Diyarbakır Barosu Kadın Hakları Merkezi’nden çağrı: Şiddet dili derhal terk edilmeli

Diyarbakır (Rûdaw) - Diyarbakır Barosu Kadın Hakları Merkezi, toplumun tüm kesimlerini, “şiddetten korunmak için en kapsamlı uluslararası yasal standart olan İstanbul Sözleşmesi”ne sahip çıkmaya çağırdı.

Baronun Kadın Hakları Merkezi’nden 25 Kasım Kadına Yönelik Şiddete Karşı Uluslararası Mücadele Günü vesilesiyle bir basın açıklaması yaptı.

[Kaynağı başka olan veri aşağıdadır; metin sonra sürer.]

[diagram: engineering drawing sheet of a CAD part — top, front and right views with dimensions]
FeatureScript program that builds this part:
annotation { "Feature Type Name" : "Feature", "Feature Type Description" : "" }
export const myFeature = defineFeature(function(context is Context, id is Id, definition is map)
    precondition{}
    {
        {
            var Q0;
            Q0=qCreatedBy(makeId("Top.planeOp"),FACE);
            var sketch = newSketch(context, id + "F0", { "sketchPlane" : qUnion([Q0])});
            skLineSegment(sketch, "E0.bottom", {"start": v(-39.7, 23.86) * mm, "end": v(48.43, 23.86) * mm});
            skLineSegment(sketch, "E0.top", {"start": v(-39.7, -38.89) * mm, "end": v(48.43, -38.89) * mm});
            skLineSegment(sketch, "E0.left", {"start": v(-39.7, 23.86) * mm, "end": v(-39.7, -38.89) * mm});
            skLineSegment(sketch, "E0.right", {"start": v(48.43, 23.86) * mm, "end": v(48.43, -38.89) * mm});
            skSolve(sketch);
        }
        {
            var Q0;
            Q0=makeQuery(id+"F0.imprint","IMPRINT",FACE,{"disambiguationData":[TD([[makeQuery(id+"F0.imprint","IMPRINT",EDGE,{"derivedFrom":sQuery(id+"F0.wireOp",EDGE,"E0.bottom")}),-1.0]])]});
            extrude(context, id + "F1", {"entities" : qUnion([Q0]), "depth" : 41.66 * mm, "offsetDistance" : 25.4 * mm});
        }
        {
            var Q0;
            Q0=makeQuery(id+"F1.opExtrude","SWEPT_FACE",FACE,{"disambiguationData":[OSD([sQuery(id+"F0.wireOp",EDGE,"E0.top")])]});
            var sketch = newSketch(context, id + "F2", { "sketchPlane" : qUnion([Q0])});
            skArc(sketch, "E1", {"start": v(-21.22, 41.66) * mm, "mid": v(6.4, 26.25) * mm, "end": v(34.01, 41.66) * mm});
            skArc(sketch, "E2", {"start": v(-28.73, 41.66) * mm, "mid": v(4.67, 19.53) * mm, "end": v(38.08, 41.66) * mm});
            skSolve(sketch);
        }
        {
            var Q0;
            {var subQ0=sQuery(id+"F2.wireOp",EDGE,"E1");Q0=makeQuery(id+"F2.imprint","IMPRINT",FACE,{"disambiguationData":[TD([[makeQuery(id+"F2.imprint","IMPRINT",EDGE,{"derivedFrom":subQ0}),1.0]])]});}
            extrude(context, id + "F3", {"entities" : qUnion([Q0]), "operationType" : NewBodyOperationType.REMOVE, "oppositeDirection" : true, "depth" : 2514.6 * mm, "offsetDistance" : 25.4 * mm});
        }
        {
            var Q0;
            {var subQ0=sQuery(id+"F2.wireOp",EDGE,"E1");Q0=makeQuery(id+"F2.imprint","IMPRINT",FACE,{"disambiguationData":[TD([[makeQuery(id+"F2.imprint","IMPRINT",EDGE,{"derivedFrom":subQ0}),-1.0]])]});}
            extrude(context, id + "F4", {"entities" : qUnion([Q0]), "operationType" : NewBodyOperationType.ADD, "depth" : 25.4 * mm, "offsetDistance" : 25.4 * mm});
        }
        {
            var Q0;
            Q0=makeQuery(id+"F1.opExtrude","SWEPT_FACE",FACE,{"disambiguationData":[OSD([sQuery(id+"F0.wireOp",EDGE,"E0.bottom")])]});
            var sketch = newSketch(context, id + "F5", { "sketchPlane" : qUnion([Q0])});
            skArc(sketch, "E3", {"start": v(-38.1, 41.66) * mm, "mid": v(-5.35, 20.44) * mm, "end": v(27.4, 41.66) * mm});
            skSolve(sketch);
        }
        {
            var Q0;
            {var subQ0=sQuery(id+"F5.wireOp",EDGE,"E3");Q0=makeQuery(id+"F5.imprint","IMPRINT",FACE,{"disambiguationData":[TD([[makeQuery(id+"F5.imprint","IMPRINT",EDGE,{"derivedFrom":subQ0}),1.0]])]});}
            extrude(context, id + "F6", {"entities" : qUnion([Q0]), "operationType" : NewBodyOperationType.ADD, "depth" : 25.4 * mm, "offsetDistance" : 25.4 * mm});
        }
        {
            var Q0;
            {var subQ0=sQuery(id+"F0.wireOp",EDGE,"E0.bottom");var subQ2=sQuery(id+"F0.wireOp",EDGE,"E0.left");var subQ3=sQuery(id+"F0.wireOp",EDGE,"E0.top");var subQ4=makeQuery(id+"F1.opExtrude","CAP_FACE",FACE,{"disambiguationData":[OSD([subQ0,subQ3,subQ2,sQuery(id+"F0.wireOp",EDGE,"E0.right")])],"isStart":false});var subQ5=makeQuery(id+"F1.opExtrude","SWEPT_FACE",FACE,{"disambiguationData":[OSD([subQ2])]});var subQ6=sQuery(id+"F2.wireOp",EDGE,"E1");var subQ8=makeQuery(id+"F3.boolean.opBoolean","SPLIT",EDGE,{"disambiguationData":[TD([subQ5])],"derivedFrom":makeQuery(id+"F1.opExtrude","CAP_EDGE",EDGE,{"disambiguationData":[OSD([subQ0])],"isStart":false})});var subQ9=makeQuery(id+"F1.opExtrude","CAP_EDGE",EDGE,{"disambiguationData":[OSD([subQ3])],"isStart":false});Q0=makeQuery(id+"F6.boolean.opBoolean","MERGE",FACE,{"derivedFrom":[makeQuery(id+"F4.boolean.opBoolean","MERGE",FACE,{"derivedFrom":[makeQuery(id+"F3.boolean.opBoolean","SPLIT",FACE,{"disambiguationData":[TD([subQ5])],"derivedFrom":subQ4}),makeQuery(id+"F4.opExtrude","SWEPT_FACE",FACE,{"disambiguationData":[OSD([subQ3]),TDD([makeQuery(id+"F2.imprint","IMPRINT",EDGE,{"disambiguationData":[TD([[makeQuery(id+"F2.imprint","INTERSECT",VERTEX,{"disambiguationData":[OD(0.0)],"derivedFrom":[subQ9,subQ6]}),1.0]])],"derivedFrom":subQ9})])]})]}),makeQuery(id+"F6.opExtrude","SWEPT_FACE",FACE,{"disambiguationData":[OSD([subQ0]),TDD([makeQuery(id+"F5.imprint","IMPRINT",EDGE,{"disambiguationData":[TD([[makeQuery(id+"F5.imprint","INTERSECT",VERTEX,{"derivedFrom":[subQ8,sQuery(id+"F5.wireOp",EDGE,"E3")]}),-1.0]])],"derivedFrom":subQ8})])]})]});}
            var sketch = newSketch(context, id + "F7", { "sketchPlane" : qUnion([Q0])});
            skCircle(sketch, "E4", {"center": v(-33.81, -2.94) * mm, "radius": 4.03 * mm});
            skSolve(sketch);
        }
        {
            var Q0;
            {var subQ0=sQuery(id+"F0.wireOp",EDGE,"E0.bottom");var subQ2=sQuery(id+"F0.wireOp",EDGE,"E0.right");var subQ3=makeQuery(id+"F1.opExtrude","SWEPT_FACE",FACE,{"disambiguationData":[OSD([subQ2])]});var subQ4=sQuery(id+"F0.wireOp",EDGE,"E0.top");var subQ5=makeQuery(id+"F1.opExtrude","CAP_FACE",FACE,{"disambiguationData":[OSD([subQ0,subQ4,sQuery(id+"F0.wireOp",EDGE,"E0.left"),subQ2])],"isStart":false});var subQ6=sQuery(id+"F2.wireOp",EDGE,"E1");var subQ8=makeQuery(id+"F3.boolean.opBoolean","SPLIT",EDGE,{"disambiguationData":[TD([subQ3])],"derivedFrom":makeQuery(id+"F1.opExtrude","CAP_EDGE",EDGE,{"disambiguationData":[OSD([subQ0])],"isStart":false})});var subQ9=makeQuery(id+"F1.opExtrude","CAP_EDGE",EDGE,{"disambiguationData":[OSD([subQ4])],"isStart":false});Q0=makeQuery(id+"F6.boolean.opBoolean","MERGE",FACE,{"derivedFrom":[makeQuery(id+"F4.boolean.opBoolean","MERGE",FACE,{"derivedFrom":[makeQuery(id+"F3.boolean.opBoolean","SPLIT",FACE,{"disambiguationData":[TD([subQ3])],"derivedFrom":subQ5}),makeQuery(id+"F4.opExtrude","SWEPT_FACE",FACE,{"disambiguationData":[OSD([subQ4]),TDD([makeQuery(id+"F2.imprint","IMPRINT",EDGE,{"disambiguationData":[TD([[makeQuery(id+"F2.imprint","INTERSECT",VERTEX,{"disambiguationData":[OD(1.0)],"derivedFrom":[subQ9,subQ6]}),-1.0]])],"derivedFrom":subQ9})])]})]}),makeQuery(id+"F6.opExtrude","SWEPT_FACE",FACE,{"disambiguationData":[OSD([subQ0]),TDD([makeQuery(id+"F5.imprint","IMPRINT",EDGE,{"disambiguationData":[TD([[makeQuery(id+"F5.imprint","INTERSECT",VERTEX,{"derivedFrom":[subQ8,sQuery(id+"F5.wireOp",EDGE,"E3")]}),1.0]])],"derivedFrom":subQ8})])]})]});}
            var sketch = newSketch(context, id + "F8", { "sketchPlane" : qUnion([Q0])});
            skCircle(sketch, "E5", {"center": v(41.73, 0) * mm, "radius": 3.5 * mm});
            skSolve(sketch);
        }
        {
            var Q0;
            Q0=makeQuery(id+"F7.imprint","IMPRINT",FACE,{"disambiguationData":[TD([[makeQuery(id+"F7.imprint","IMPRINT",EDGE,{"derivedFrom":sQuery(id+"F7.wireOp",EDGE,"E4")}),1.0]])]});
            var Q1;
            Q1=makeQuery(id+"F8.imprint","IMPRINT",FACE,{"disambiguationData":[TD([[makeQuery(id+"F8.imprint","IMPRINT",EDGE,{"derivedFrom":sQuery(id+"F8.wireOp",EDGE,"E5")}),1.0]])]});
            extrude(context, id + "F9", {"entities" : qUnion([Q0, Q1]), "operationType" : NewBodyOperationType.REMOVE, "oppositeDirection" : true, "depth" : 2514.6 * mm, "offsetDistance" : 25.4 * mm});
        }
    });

Açıklamada, “Kadına Yönelik şiddete, toplumsal cinsiyet eşitsizliğine ve cezasızlık politikasına karşı mücadele kararlılığımız devam edecek” denildi.

“Toplumsal cinsiyet eşitliğine ve kadının insan haklarına yönelik saldırıların bu denli yoğunlaştığı, sistematikleştiği ve sıradanlaştığı bu dönemde, bir yandan yeni mücadele yollarını arıyor, öte yandan ise kazanılmış haklarımıza yönelen saldırılarla mücadele ediyoruz” ifadelerine yer verilen açıklamada, şunlar kaydedildi:

“Kadın cinayetlerinin bir cins kırımı boyutuna ulaştığı bu günlerde şiddetle mücadelede etkin rol alması gereken iktidarın hiçbir çabası, girişimi ve hatta vaadinin olmadığını görüyoruz. Şiddetle mücadelede bir insan hakları belgesi olan İstanbul Sözleşmesi'nin fesih ilanı, arşa çıkan şiddet gerçekliği ile yüzleşilmediğinin ve çözüm niyetinin olmadığının kanıtıdır. Toplumun her kesimini, şiddetten korunmak için en kapsamlı uluslararası yasal standart olan İstanbul Sözleşmesi’ne sahip çıkmaya çağırıyoruz.

Diyarbakır Barosu Kadın Hakları Merkezi olarak; 20.03.2021 tarihli Resmi Gazete'de yayımlanan Cumhurbaşkanlığı Kararnamesi ile haksız ve hukuka aykırı bir şekilde İstanbul Sözleşmesi'ne yönelik yapılan fesih ilanına karşı Danıştay'da  YÜRÜTMEYİ DURDURMA talepli açmış olduğumuz KARARNAMENİN İPTALİ davasının akıbetini bekliyoruz.

Kadına yönelik şiddete karşı gittikçe derinleşen cezasızlık politikasına, 6284 sayılı Ailenin Korunması ve Kadına Karşı Şiddetin Önlenmesine Dair Kanunun uygulamasındaki eksiklik ve özensizliklere, boşanma sonrası kadınları güvencesiz bırakmaya dönük olan nafaka saldırılarına, kadına yönelik sistematik şiddetin yargı makamlarınca eziyet suçu kapsamında değerlendirilmeyişine, kadına yönelik şiddet suçlarında yapılan uzlaştırma ve olası arabuluculuk uygulamalarına, medyanın şiddeti normalleştiren ve kanıksayan diline,  kadın aktivistlere dönük operasyonlara ve haksız gözaltı uygulamalarına bu mücadele gününde bir kez daha itiraz ediyoruz.

Siyasette hüküm süren ve şiddeti körükleyen şiddet dilinin derhal terk edilmesini talep ediyoruz.

Hukuk uygulayıcıların eşitsizliği derinleştiren ve besleyen uygulama örneklerine son vermesini talep ediyoruz.

Yaşamın her alanında her türlü ayrımcı uygulamaya son verilmesi için tüm aktörleri göreve çağırıyoruz. Siyasal partileri, sendikaları ve sivil toplum örgütlerini bu alanda daha yüksek sesle mücadele etmeye ve politika geliştirmeye davet ediyoruz.

Şiddetle mücadelede yasama, yürütme ve yargıyı görevini yapmaya çağırıyoruz.  Toplumun her kesimini şiddetsiz bir yaşam için dayanışmaya ve birlikte mücadele etmeye davet ederek;

Şiddetin son bulacağı, koşulsuz eşitliğin sağlanacağı o güne dek, mücadelemizin daim olacağını basına ve kamuoyuna duyuruyoruz.”